The required output is the line with "共 27 条记录 第 1 页/共 3 页" through the final line of the entries, each one exactly as it stands.

SUPPLIED RECORDS:
# # #
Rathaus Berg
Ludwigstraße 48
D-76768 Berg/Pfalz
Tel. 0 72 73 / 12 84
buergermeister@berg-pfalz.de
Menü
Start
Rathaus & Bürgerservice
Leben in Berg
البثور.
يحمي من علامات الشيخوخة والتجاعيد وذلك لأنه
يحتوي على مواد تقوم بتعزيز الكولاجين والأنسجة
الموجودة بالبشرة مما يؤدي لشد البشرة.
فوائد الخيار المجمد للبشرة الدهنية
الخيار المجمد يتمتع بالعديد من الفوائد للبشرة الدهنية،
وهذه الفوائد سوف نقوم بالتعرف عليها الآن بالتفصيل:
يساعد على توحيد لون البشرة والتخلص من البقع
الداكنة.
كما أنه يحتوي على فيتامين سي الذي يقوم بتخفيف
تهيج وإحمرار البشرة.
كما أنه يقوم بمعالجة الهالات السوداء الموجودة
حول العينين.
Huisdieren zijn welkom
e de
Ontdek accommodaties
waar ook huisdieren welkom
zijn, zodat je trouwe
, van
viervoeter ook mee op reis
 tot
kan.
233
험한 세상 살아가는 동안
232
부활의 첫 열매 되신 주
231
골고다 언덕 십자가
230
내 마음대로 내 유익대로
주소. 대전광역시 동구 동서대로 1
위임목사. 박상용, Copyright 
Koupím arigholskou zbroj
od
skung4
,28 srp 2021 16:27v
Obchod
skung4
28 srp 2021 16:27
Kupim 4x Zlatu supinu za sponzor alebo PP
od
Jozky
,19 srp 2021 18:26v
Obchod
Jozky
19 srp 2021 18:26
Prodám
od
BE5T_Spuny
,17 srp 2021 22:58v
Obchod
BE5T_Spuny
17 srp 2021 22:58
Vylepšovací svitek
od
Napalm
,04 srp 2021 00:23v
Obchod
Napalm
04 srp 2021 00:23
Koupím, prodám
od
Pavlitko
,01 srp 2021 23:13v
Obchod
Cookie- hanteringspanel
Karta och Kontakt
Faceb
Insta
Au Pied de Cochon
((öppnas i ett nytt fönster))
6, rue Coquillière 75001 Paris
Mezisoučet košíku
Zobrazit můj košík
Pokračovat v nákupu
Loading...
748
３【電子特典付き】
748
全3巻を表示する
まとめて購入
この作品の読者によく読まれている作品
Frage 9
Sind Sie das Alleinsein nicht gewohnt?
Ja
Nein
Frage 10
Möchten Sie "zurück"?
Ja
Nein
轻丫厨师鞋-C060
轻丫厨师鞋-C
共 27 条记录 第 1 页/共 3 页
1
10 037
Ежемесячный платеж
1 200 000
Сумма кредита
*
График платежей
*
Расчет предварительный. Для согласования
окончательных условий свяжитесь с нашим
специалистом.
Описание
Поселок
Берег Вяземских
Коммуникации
# # #
OUTPUT OF THE TASK:
共 27 条记录 第 1 页/共 3 页
1
10 037
Ежемесячный платеж
1 200 000
Сумма кредита
*
График платежей
*
Расчет предварительный. Для согласования
окончательных условий свяжитесь с нашим
специалистом.
Описание
Поселок
Берег Вяземских
Коммуникации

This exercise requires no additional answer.